▶ _Your goal_
Reproduce the lines from the one containing "self.mapView.mapType = MKMapTypeStandard;" through the last line, inclusive.

[Plain-text document sources]
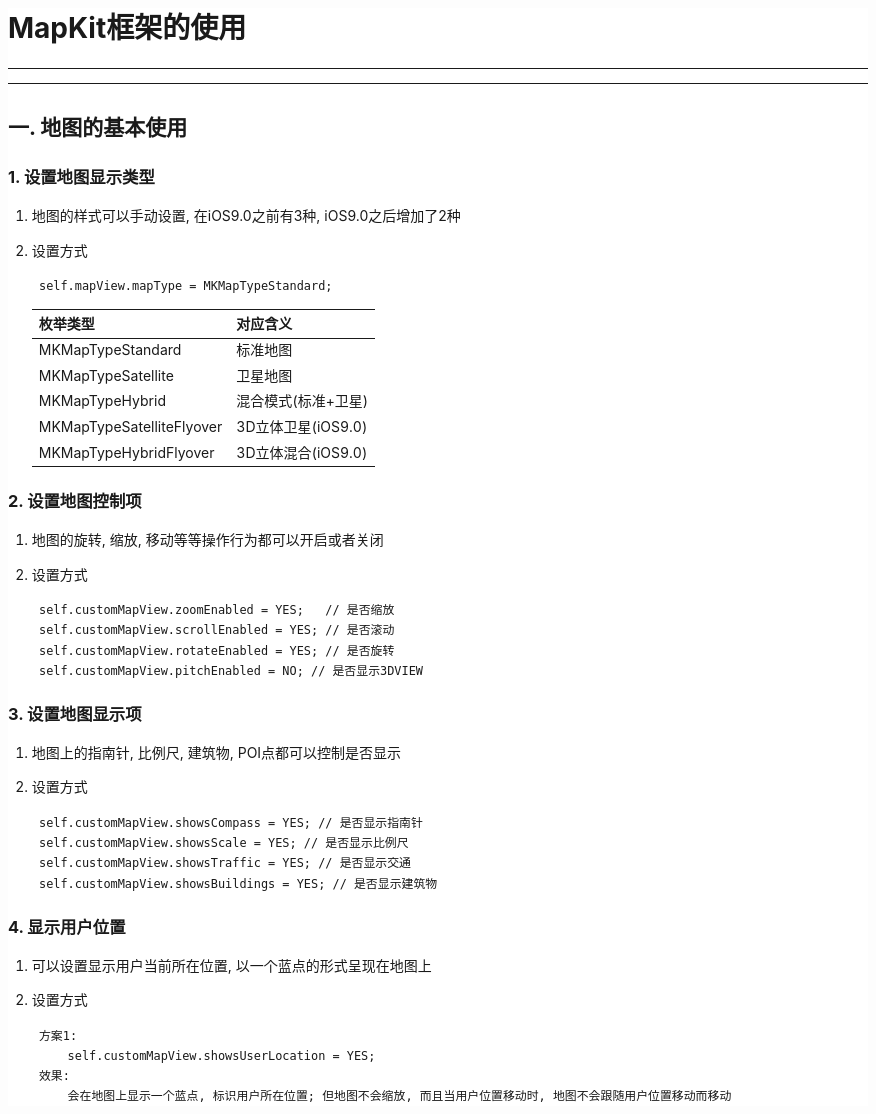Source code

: # MapKit框架的使用

----
----

## 一. 地图的基本使用
### 1. 设置地图显示类型
1. 地图的样式可以手动设置, 在iOS9.0之前有3种, iOS9.0之后增加了2种

2. 设置方式
		
		self.mapView.mapType = MKMapTypeStandard;
		
	|    枚举类型   	 				|      对应含义      |
	| ------------ 					|   -------------   |
	| MKMapTypeStandard 			| 标准地图  	        |
	| MKMapTypeSatellite 			| 卫星地图 	        |
	| MKMapTypeHybrid	 			| 混合模式(标准+卫星) |
	| MKMapTypeSatelliteFlyover 	| 3D立体卫星(iOS9.0) |
	| MKMapTypeHybridFlyover 	    | 3D立体混合(iOS9.0) |	

### 2. 设置地图控制项
1. 地图的旋转, 缩放, 移动等等操作行为都可以开启或者关闭

2. 设置方式
	
		self.customMapView.zoomEnabled = YES; 	// 是否缩放
		self.customMapView.scrollEnabled = YES; // 是否滚动 
		self.customMapView.rotateEnabled = YES; // 是否旋转
		self.customMapView.pitchEnabled = NO; // 是否显示3DVIEW


### 3. 设置地图显示项
1. 地图上的指南针, 比例尺, 建筑物, POI点都可以控制是否显示

2. 设置方式

		    
    	self.customMapView.showsCompass = YES; // 是否显示指南针
    	self.customMapView.showsScale = YES; // 是否显示比例尺
    	self.customMapView.showsTraffic = YES; // 是否显示交通
    	self.customMapView.showsBuildings = YES; // 是否显示建筑物

### 4. 显示用户位置
1. 可以设置显示用户当前所在位置, 以一个蓝点的形式呈现在地图上

2. 设置方式

		方案1:
			self.customMapView.showsUserLocation = YES;
		效果: 
			会在地图上显示一个蓝点, 标识用户所在位置; 但地图不会缩放, 而且当用户位置移动时, 地图不会跟随用户位置移动而移动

▶ _Reply_
		self.mapView.mapType = MKMapTypeStandard;
		
	|    枚举类型   	 				|      对应含义      |
	| ------------ 					|   -------------   |
	| MKMapTypeStandard 			| 标准地图  	        |
	| MKMapTypeSatellite 			| 卫星地图 	        |
	| MKMapTypeHybrid	 			| 混合模式(标准+卫星) |
	| MKMapTypeSatelliteFlyover 	| 3D立体卫星(iOS9.0) |
	| MKMapTypeHybridFlyover 	    | 3D立体混合(iOS9.0) |	

### 2. 设置地图控制项
1. 地图的旋转, 缩放, 移动等等操作行为都可以开启或者关闭

2. 设置方式
	
		self.customMapView.zoomEnabled = YES; 	// 是否缩放
		self.customMapView.scrollEnabled = YES; // 是否滚动 
		self.customMapView.rotateEnabled = YES; // 是否旋转
		self.customMapView.pitchEnabled = NO; // 是否显示3DVIEW


### 3. 设置地图显示项
1. 地图上的指南针, 比例尺, 建筑物, POI点都可以控制是否显示

2. 设置方式

		    
    	self.customMapView.showsCompass = YES; // 是否显示指南针
    	self.customMapView.showsScale = YES; // 是否显示比例尺
    	self.customMapView.showsTraffic = YES; // 是否显示交通
    	self.customMapView.showsBuildings = YES; // 是否显示建筑物

### 4. 显示用户位置
1. 可以设置显示用户当前所在位置, 以一个蓝点的形式呈现在地图上

2. 设置方式

		方案1:
			self.customMapView.showsUserLocation = YES;
		效果: 
			会在地图上显示一个蓝点, 标识用户所在位置; 但地图不会缩放, 而且当用户位置移动时, 地图不会跟随用户位置移动而移动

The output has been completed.